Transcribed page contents
***
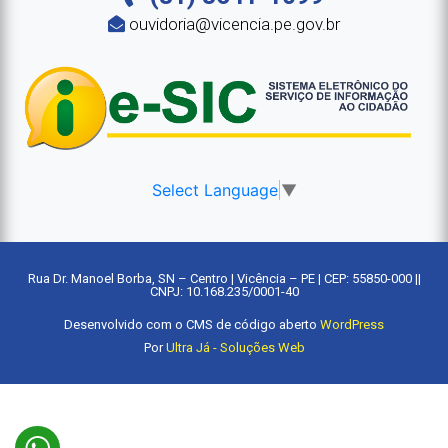
ouvidoria@vicencia.pe.gov.br
Select Language
▼
Rua Dr. Manoel Borba, SN – Centro | Vicência – PE | CEP: 55850-000 ||
CNPJ: 10.168.235/0001-40
Desenvolvido com o CMS de código aberto
WordPress
Por
Ultra Já - Soluções Web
***
* Exercise prompt: Each line above should be written out again unchanged; no images are to be carried over.

* Answer box:
ouvidoria@vicencia.pe.gov.br
Select Language
▼
Rua Dr. Manoel Borba, SN – Centro | Vicência – PE | CEP: 55850-000 ||
CNPJ: 10.168.235/0001-40
Desenvolvido com o CMS de código aberto
WordPress
Por
Ultra Já - Soluções Web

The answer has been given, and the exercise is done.